15th Chief Justice of Tasmania
- Incumbent
- Assumed office 20 January 2025
- Nominated by: Jeremy Rockliff
- Governor: Barbara Baker Himself (acting) Caroline Wells
- Preceded by: Alan Blow

Lieutenant-Governor of Tasmania
- Incumbent
- Assumed office 20 January 2025
- Premier: Jeremy Rockliff
- Governor: Barbara Baker Himself (acting) Caroline Wells
- Preceded by: Alan Blow

Governor of Tasmania
- Acting
- In office 15 June 2026 – 17 June 2026
- Premier: Jeremy Rockliff
- Preceded by: Barbara Baker
- Succeeded by: Caroline Wells

Personal details
- Born: 26 September 1960 (age 65) Sydney, New South Wales
- Education: Aquinas College, Perth, University of Western Australia, University of Sydney & University of New South Wales

= Chris Shanahan =

Tasmanian judge (born 1960)

Christopher Patrick Shanahan (born 18 September 1960) is the Chief Justice of the Supreme Court of Tasmania, an office he assumed on 20 January 2025, his appointment as chief justice and as lieutenant-Governor of Tasmania having been announced on 2 December 2024. Before his appointment, his Honour was a Senior Counsel in the State of Western Australia, who accepted briefs primarily in the areas of superior court appeals, equity and administrative law.

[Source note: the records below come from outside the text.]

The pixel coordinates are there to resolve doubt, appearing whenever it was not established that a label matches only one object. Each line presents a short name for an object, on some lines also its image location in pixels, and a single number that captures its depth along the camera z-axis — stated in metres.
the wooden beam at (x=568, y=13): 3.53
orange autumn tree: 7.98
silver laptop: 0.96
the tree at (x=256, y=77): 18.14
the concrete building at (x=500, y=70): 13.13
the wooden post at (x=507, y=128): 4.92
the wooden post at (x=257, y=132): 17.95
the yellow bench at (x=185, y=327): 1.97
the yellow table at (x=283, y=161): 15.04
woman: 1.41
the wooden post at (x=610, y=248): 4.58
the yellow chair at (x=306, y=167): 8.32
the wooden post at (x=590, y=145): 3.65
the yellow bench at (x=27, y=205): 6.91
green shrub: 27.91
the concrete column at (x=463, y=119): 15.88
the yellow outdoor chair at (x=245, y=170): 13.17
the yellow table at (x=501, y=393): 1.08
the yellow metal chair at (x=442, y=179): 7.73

== Early life and education ==

He was educated at Aquinas College, Perth, University of Western Australia, University of Sydney and the University of New South Wales. He completed his articles with Jackson MacDonald in 1983. He was admitted to practice in Western Australia in 1984, New South Wales in 1989 and the High Court of Australia in 1990.

== Career ==

From 1990-91 he was a Senior Officer to the Department of Prime Minister and Cabinet. During 1993, he joined the Western Australian Bar Association and continued to work as a barrister. He was responsible for the development of the Bar Readers' Course, which was presented in 2004 by the Western Australian Bar Association.

During his career at the Bar, his Honour taught at Macquarie University in Sydney, lectured at Murdoch University in Perth and in Ethics and Professional Responsibility with the Law Society of Western Australia.

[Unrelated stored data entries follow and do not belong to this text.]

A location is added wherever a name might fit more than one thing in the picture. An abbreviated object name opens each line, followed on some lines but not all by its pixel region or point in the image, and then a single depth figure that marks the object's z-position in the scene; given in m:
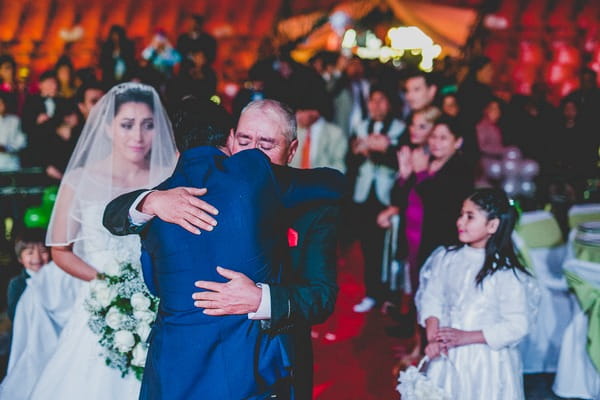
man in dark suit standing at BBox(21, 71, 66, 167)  5.34
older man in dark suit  1.66
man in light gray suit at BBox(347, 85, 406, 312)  4.89
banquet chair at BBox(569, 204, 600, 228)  4.19
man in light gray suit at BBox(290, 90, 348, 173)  5.22
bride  2.69
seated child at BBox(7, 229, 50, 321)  3.59
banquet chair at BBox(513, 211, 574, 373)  3.86
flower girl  2.73
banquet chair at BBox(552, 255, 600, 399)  3.51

In 2004, he was appointed Senior Counsel in the State of Western Australia. During 2005, he was appointed acting commissioner of the Corruption and Crime Commission in Western Australia.

On 2 December 2024, it was announced that Mr Shanahan would be appointed to the role of Chief Justice of the Supreme Court of Tasmania and he was sworn in to that office, and as lieutenant-governor of Tasmania, on 20 January 2025.